Secondo Zins (2002) infatti: “a structured classification scheme helps users to overcome the perplexing effect of the chaotic nature of the Internet by providing a cognitive model of information domain [...]. However, very often a cognitive model of the information domain can be misleading, since it may be based on a biased, illogical, or inconsistent scheme”. Anche Rosenfeld e Morville (2002) sono di parere simile: “il potere di uno schema organizzativo puro deriva dalla sua capacità di suggerire un semplice modello mentale che l’utente può facilmente comprendere. Gli utenti riconoscono facilmente un’organizzazione specifica per audience o per argomento e schemi organizzativi puri abbastanza piccoli possono essere applicati a grandi quantità di contenuto senza sacrificarne l’integrità o sminuirne l’usabilità. Tuttavia, quando si inizia a miscelare elementi di molteplici schemi, ne consegue spesso confusione e le soluzioni sono raramente scalabili. Poiché le parti sono mischiate tra loro, non possiamo formarci un modello mentale”.

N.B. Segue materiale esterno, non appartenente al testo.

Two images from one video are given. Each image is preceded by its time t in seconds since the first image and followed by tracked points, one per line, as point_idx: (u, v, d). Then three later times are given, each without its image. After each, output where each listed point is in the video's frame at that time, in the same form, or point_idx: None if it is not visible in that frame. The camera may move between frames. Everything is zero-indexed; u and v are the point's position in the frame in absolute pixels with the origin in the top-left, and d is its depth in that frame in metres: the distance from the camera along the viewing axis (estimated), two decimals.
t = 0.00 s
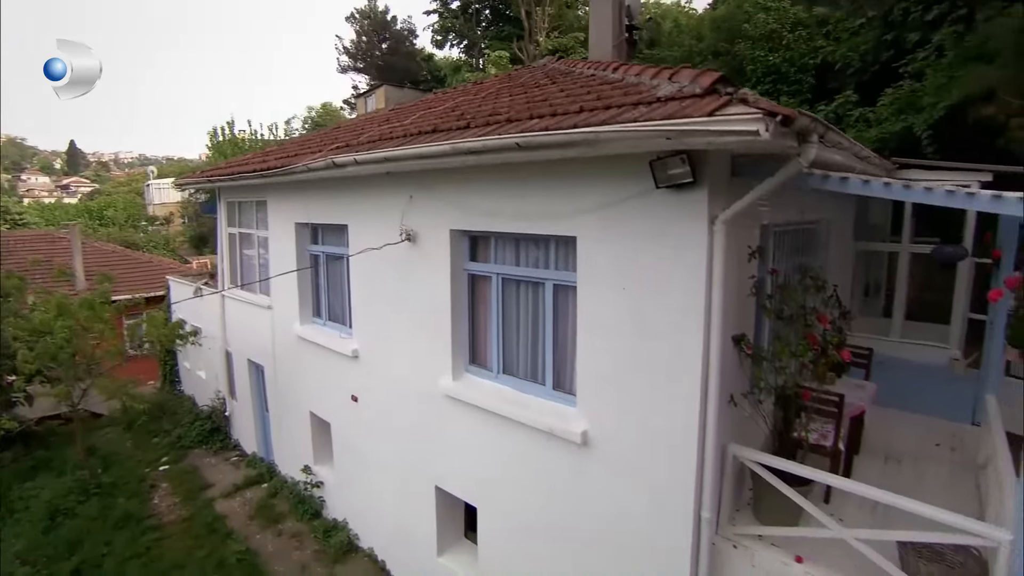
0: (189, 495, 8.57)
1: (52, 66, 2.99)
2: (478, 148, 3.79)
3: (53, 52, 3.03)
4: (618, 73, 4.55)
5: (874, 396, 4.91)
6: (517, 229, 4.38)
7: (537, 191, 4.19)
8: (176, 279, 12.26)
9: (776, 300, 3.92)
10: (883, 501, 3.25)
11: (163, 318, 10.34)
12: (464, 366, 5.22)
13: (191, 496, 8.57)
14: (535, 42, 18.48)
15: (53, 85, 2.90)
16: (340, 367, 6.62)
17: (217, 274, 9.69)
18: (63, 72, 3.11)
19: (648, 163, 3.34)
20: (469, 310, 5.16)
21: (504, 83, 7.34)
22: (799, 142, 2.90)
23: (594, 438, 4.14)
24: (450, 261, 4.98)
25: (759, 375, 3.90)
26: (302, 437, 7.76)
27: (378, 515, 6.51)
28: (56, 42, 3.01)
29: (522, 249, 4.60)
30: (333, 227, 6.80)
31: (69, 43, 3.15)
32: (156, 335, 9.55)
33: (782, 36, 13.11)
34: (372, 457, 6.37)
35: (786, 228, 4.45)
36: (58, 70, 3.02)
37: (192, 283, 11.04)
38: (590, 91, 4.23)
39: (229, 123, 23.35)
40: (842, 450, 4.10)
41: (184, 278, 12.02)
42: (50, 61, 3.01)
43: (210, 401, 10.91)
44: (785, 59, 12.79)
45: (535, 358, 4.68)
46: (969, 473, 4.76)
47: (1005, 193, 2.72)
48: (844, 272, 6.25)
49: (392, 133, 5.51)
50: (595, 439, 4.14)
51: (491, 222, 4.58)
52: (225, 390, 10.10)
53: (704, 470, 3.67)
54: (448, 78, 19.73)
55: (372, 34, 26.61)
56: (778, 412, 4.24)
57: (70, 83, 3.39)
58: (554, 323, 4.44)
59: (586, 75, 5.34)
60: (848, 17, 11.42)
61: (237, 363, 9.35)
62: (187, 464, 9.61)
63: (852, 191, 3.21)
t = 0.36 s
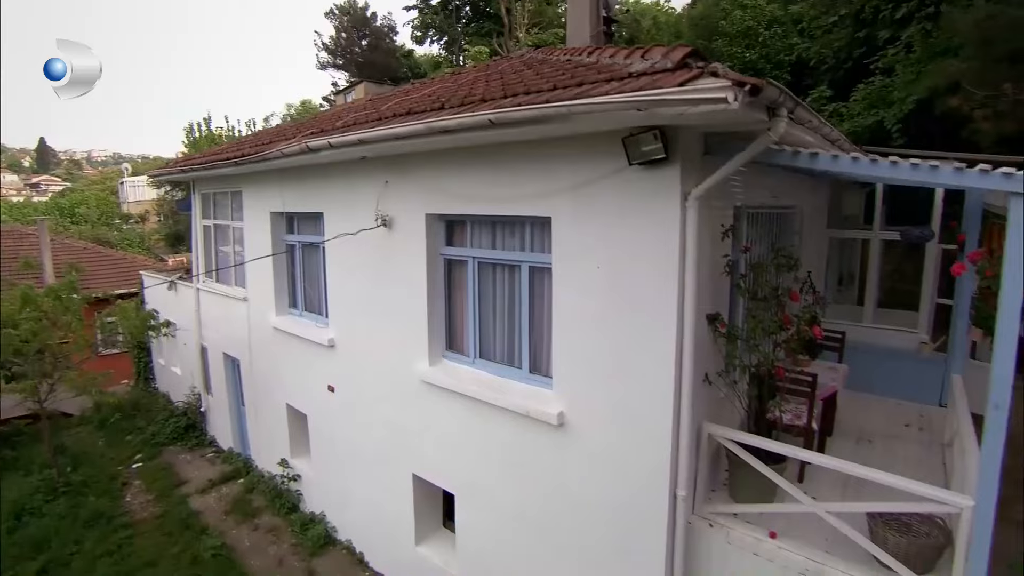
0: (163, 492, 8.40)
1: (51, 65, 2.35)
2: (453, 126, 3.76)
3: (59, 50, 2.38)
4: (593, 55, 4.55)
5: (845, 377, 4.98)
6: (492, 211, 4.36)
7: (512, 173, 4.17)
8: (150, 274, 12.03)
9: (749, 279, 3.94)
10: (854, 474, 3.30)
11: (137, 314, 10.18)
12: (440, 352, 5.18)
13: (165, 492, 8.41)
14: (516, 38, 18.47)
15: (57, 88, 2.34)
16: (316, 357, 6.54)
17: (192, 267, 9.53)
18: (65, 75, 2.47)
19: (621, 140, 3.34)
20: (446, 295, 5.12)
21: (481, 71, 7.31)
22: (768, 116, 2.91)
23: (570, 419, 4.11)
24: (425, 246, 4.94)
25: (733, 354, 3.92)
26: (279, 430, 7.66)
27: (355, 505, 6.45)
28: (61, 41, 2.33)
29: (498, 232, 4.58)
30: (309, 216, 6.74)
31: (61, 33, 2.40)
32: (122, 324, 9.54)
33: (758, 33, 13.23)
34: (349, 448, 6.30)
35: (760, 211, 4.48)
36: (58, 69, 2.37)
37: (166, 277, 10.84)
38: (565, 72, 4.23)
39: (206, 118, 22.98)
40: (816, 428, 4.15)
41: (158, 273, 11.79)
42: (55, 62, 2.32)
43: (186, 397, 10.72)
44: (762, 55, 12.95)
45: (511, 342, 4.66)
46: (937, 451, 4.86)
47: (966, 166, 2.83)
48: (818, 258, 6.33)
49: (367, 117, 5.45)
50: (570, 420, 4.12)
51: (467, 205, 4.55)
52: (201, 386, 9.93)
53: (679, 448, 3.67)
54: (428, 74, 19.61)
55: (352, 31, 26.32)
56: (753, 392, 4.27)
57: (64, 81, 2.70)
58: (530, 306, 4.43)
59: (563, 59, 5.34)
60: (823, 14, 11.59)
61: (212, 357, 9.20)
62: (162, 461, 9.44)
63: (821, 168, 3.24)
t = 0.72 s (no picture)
0: (137, 489, 8.24)
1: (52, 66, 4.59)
2: (428, 105, 3.74)
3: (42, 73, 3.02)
4: (571, 38, 4.55)
5: (821, 361, 5.04)
6: (469, 194, 4.34)
7: (488, 155, 4.15)
8: (124, 270, 11.81)
9: (725, 259, 3.95)
10: (832, 450, 3.31)
11: (110, 309, 9.98)
12: (419, 339, 5.15)
13: (139, 489, 8.24)
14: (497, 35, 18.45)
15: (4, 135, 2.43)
16: (294, 348, 6.47)
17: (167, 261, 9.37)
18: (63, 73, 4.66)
19: (596, 116, 3.32)
20: (424, 282, 5.09)
21: (460, 59, 7.27)
22: (741, 91, 2.93)
23: (547, 401, 4.09)
24: (402, 230, 4.90)
25: (709, 334, 3.93)
26: (257, 424, 7.57)
27: (334, 498, 6.38)
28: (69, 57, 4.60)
29: (475, 216, 4.56)
30: (285, 205, 6.66)
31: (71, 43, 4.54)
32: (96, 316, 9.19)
33: (737, 30, 13.39)
34: (328, 439, 6.23)
35: (736, 195, 4.50)
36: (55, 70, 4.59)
37: (140, 272, 10.65)
38: (541, 53, 4.21)
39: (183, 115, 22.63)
40: (792, 408, 4.18)
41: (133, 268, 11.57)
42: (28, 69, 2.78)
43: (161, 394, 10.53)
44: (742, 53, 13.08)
45: (489, 326, 4.63)
46: (910, 433, 4.92)
47: (933, 141, 2.86)
48: (793, 246, 6.40)
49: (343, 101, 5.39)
50: (548, 402, 4.09)
51: (443, 188, 4.53)
52: (177, 382, 9.77)
53: (656, 428, 3.66)
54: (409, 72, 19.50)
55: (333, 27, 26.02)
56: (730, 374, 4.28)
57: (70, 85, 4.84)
58: (507, 289, 4.41)
59: (541, 44, 5.32)
60: (800, 12, 11.74)
61: (188, 351, 9.05)
62: (136, 458, 9.27)
63: (794, 145, 3.27)
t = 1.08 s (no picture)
0: (115, 487, 8.09)
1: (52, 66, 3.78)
2: (406, 85, 3.70)
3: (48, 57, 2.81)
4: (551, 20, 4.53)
5: (802, 346, 5.07)
6: (449, 178, 4.32)
7: (468, 137, 4.13)
8: (102, 265, 11.60)
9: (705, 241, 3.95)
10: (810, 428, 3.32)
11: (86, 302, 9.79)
12: (399, 326, 5.10)
13: (117, 487, 8.10)
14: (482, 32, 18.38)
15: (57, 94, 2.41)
16: (275, 339, 6.39)
17: (146, 255, 9.22)
18: (64, 74, 3.94)
19: (574, 94, 3.31)
20: (405, 269, 5.05)
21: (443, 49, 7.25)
22: (718, 68, 2.94)
23: (528, 385, 4.07)
24: (382, 217, 4.87)
25: (689, 316, 3.93)
26: (237, 418, 7.47)
27: (315, 490, 6.31)
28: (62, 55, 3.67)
29: (456, 201, 4.54)
30: (266, 195, 6.58)
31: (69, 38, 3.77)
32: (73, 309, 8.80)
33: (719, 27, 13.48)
34: (309, 431, 6.16)
35: (717, 180, 4.51)
36: (57, 70, 3.79)
37: (118, 266, 10.46)
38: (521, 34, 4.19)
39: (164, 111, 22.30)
40: (772, 391, 4.19)
41: (110, 263, 11.37)
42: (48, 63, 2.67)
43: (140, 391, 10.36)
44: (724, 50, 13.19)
45: (470, 312, 4.61)
46: (890, 418, 4.96)
47: (906, 116, 2.87)
48: (774, 235, 6.45)
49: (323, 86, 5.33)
50: (528, 386, 4.07)
51: (424, 173, 4.49)
52: (156, 378, 9.62)
53: (637, 409, 3.65)
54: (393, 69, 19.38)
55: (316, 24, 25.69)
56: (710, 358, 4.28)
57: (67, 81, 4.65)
58: (488, 274, 4.39)
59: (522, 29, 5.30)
60: (781, 9, 11.86)
61: (168, 346, 8.91)
62: (114, 456, 9.11)
63: (772, 124, 3.28)
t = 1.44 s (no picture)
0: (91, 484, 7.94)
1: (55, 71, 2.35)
2: (382, 65, 3.65)
3: (55, 47, 2.12)
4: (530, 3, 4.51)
5: (783, 331, 5.08)
6: (429, 162, 4.28)
7: (448, 119, 4.09)
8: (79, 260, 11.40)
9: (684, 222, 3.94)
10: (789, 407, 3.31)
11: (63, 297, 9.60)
12: (380, 314, 5.05)
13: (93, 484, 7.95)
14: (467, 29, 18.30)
15: (55, 85, 1.89)
16: (255, 330, 6.30)
17: (124, 248, 9.06)
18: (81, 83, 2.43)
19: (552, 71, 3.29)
20: (385, 256, 5.01)
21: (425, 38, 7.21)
22: (694, 43, 2.93)
23: (508, 368, 4.03)
24: (361, 203, 4.82)
25: (669, 297, 3.91)
26: (217, 411, 7.36)
27: (296, 483, 6.24)
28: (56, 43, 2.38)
29: (436, 186, 4.50)
30: (246, 185, 6.50)
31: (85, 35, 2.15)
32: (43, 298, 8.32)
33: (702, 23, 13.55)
34: (290, 422, 6.08)
35: (699, 165, 4.51)
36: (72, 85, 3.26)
37: (96, 261, 10.28)
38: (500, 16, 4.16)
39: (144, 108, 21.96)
40: (752, 374, 4.18)
41: (87, 258, 11.17)
42: (44, 58, 1.99)
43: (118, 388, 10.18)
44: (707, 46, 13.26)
45: (450, 297, 4.57)
46: (868, 403, 4.99)
47: (880, 92, 2.87)
48: (756, 225, 6.47)
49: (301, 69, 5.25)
50: (508, 369, 4.03)
51: (403, 157, 4.45)
52: (135, 374, 9.45)
53: (617, 391, 3.62)
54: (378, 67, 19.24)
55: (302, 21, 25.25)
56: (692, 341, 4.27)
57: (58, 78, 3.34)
58: (468, 258, 4.35)
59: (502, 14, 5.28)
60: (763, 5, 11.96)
61: (147, 341, 8.76)
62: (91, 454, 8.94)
63: (749, 102, 3.27)
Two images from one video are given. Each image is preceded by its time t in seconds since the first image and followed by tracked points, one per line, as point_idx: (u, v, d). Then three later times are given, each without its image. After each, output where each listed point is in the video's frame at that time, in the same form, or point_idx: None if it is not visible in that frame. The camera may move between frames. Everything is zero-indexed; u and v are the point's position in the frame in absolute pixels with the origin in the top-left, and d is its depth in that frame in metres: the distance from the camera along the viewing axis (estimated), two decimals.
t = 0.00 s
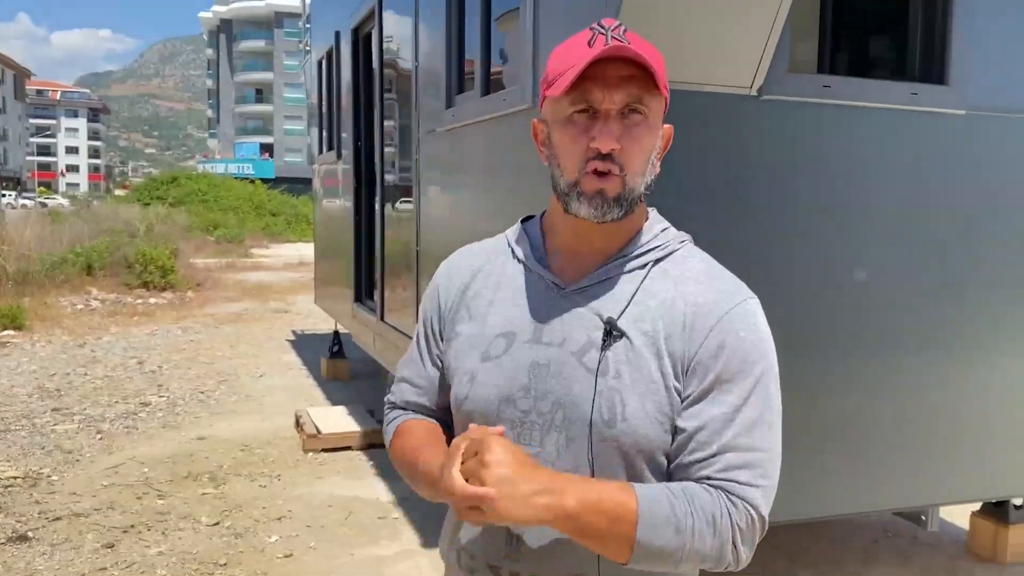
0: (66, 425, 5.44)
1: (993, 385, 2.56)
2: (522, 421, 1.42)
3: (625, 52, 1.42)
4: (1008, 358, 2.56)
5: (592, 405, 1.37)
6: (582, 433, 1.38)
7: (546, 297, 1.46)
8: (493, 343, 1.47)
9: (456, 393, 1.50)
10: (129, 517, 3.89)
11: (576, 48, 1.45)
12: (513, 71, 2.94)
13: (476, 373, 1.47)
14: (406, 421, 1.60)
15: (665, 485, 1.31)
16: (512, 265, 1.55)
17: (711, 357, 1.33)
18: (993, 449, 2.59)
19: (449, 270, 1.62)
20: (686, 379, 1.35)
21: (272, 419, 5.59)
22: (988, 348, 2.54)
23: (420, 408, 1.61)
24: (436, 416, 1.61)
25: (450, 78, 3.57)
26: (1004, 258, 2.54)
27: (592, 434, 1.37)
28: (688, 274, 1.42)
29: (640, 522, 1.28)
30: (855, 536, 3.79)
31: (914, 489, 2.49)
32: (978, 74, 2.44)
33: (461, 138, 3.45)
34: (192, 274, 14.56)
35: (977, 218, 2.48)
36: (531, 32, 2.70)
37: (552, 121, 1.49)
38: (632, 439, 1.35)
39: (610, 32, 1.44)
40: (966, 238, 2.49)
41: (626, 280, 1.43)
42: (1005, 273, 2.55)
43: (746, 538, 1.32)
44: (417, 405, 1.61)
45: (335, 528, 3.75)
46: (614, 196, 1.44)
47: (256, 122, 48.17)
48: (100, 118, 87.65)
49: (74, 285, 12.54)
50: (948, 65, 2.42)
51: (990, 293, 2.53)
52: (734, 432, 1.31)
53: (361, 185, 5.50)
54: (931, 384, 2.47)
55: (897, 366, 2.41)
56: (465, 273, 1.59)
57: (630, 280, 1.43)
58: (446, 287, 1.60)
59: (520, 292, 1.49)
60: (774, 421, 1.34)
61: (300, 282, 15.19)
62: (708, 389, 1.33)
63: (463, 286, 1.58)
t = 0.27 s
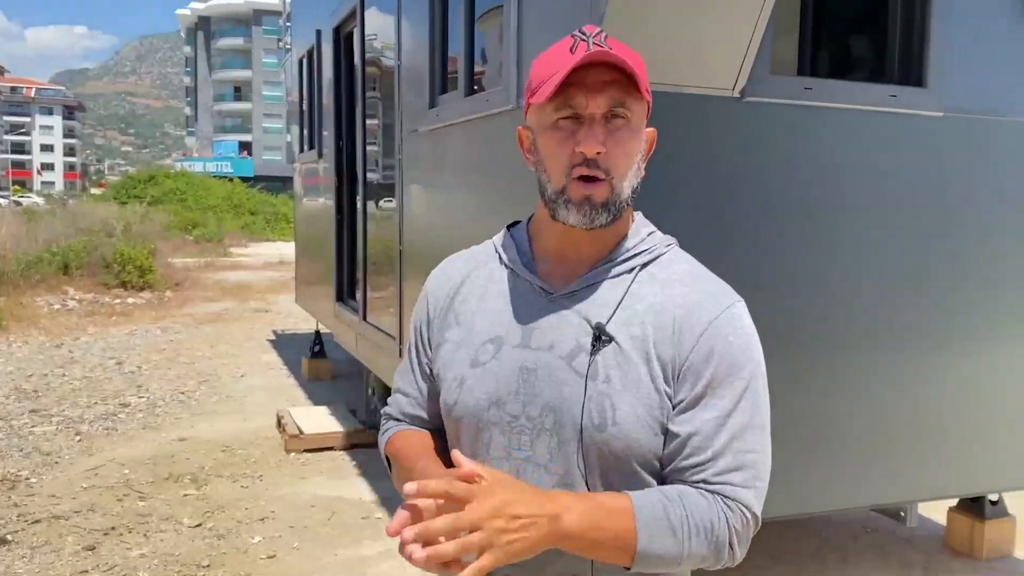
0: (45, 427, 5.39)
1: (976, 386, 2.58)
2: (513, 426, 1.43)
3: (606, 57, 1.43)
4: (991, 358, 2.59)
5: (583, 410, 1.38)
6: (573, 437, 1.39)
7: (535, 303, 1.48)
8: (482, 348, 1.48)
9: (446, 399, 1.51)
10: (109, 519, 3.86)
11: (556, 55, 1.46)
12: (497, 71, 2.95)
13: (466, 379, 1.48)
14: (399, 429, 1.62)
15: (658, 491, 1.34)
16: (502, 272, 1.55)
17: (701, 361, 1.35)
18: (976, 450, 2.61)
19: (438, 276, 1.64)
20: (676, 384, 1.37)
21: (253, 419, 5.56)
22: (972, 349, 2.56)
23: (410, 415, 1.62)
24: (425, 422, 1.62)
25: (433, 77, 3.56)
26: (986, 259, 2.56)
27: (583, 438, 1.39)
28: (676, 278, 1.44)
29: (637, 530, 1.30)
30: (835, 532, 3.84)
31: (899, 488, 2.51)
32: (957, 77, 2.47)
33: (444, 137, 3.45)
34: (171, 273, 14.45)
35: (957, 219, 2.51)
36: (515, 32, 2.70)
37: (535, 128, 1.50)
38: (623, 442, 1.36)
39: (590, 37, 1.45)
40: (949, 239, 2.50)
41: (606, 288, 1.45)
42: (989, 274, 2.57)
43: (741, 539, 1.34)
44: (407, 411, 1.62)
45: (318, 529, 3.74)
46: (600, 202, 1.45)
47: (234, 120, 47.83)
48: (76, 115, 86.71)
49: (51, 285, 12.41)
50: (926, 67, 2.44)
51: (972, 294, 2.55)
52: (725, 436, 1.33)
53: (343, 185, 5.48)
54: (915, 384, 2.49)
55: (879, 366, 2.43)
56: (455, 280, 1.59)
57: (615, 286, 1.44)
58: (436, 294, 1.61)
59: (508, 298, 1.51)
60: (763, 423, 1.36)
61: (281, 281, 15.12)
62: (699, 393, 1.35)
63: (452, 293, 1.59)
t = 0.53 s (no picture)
0: (25, 430, 5.34)
1: (957, 387, 2.61)
2: (516, 432, 1.45)
3: (593, 73, 1.45)
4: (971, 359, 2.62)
5: (587, 414, 1.40)
6: (578, 441, 1.41)
7: (535, 310, 1.49)
8: (483, 356, 1.49)
9: (446, 407, 1.51)
10: (92, 523, 3.84)
11: (544, 71, 1.49)
12: (482, 74, 2.96)
13: (466, 386, 1.49)
14: (396, 438, 1.61)
15: (660, 497, 1.37)
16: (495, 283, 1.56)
17: (700, 363, 1.39)
18: (957, 451, 2.64)
19: (433, 285, 1.64)
20: (676, 386, 1.40)
21: (236, 421, 5.54)
22: (953, 350, 2.59)
23: (406, 425, 1.62)
24: (422, 430, 1.62)
25: (417, 79, 3.57)
26: (967, 261, 2.59)
27: (589, 441, 1.41)
28: (672, 284, 1.47)
29: (643, 539, 1.33)
30: (817, 531, 3.88)
31: (883, 488, 2.53)
32: (936, 82, 2.50)
33: (428, 140, 3.46)
34: (151, 274, 14.35)
35: (937, 223, 2.55)
36: (500, 35, 2.72)
37: (527, 143, 1.53)
38: (628, 445, 1.39)
39: (576, 53, 1.47)
40: (930, 242, 2.54)
41: (604, 292, 1.48)
42: (969, 276, 2.60)
43: (745, 536, 1.38)
44: (403, 420, 1.62)
45: (302, 531, 3.74)
46: (594, 215, 1.47)
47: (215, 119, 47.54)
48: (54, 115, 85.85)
49: (30, 286, 12.30)
50: (904, 70, 2.46)
51: (953, 296, 2.58)
52: (726, 436, 1.37)
53: (327, 185, 5.48)
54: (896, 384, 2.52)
55: (860, 367, 2.47)
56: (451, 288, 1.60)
57: (614, 292, 1.47)
58: (431, 303, 1.62)
59: (507, 305, 1.52)
60: (759, 423, 1.41)
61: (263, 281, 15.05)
62: (700, 395, 1.38)
63: (447, 302, 1.59)
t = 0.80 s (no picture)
0: (6, 433, 5.30)
1: (938, 387, 2.64)
2: (509, 431, 1.46)
3: (585, 87, 1.46)
4: (953, 359, 2.65)
5: (581, 413, 1.42)
6: (571, 440, 1.43)
7: (528, 312, 1.51)
8: (477, 357, 1.50)
9: (440, 408, 1.52)
10: (75, 527, 3.82)
11: (537, 83, 1.49)
12: (467, 77, 2.97)
13: (460, 387, 1.51)
14: (391, 444, 1.63)
15: (652, 498, 1.38)
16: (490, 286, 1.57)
17: (690, 364, 1.41)
18: (939, 451, 2.66)
19: (426, 289, 1.65)
20: (667, 387, 1.42)
21: (221, 424, 5.52)
22: (934, 350, 2.62)
23: (401, 427, 1.63)
24: (416, 434, 1.63)
25: (403, 81, 3.57)
26: (948, 262, 2.62)
27: (582, 441, 1.42)
28: (663, 286, 1.49)
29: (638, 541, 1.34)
30: (800, 530, 3.91)
31: (865, 487, 2.56)
32: (916, 85, 2.52)
33: (413, 142, 3.46)
34: (134, 276, 14.27)
35: (919, 225, 2.57)
36: (485, 38, 2.73)
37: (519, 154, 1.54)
38: (620, 443, 1.41)
39: (570, 66, 1.48)
40: (911, 243, 2.56)
41: (595, 295, 1.50)
42: (951, 277, 2.63)
43: (738, 532, 1.40)
44: (398, 424, 1.63)
45: (288, 534, 3.73)
46: (587, 226, 1.49)
47: (198, 120, 47.31)
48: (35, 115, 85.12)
49: (11, 288, 12.20)
50: (886, 72, 2.49)
51: (934, 296, 2.61)
52: (717, 434, 1.39)
53: (311, 187, 5.46)
54: (879, 385, 2.54)
55: (842, 368, 2.49)
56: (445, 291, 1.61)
57: (605, 295, 1.49)
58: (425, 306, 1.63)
59: (500, 308, 1.53)
60: (749, 421, 1.43)
61: (247, 283, 14.99)
62: (691, 394, 1.40)
63: (440, 305, 1.60)
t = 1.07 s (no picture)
0: None
1: (922, 389, 2.66)
2: (492, 433, 1.48)
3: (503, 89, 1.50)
4: (936, 361, 2.67)
5: (556, 419, 1.42)
6: (547, 445, 1.43)
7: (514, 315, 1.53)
8: (466, 359, 1.54)
9: (434, 405, 1.57)
10: (59, 531, 3.79)
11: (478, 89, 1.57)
12: (454, 80, 2.97)
13: (451, 387, 1.54)
14: (398, 437, 1.71)
15: (617, 509, 1.39)
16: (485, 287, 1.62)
17: (670, 376, 1.39)
18: (922, 453, 2.68)
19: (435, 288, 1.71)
20: (647, 396, 1.41)
21: (206, 427, 5.50)
22: (918, 353, 2.64)
23: (409, 419, 1.72)
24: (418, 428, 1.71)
25: (390, 84, 3.57)
26: (932, 266, 2.64)
27: (556, 447, 1.43)
28: (652, 294, 1.48)
29: (595, 554, 1.35)
30: (785, 531, 3.93)
31: (849, 489, 2.57)
32: (899, 90, 2.55)
33: (400, 145, 3.46)
34: (118, 279, 14.18)
35: (904, 229, 2.59)
36: (471, 42, 2.73)
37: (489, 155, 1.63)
38: (593, 451, 1.41)
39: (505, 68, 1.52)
40: (896, 247, 2.58)
41: (583, 298, 1.49)
42: (934, 280, 2.65)
43: (703, 550, 1.39)
44: (404, 418, 1.71)
45: (274, 537, 3.72)
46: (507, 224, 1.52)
47: (184, 122, 47.08)
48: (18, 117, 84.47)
49: None
50: (869, 75, 2.51)
51: (917, 299, 2.63)
52: (689, 449, 1.38)
53: (298, 190, 5.46)
54: (863, 387, 2.56)
55: (827, 370, 2.50)
56: (447, 292, 1.67)
57: (591, 298, 1.48)
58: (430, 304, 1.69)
59: (492, 310, 1.56)
60: (727, 438, 1.40)
61: (233, 285, 14.93)
62: (667, 407, 1.39)
63: (443, 303, 1.66)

Un sistema coerente è anche maggiormente prevedibile: all’utente potrebbe bastare la lettura di solo alcune classi per dedurre tutte le altre, rendendo così più semplice e più rapida l’attività di comprensione e di apprendimento. A volte, per esempio se l’utente trova subito l’informazione che cercava (magari ancor prima che la pagina si sia completamente caricata!), può capitare che veri e propri modelli mentali non vengano prodotti: “gli utenti decidono molto velocemente quali parti della pagina sembrano avere informazioni utili e poi quasi nemmeno volgono lo sguardo al resto — quasi come se non ci fosse” (Krug, 2000). Quando modelli mentali sono invece necessari, la rapidità della loro creazione e la prevedibilità del sistema sono aspetti molto importanti (Marino 2004).

Quando si adottino invece classificazioni di tipo analitico-sintetico o a faccette, in che misura queste sono applicate rispetto agli standard bibliotecari? Vale a dire: la faccettazione (o sfaccettatura) dei contenuti si ispira solo nella logica di fondo alla Faceted Classification, o ne sposa anche aspetti più specifici: riferimento allo schema generale di Ranganathan o allo schema generale del Classification Research Group; ordine di citazione delle classi e notazione specifica?

Qualunque sia il sistema usato, in che misura esso favorisce la trovabilità?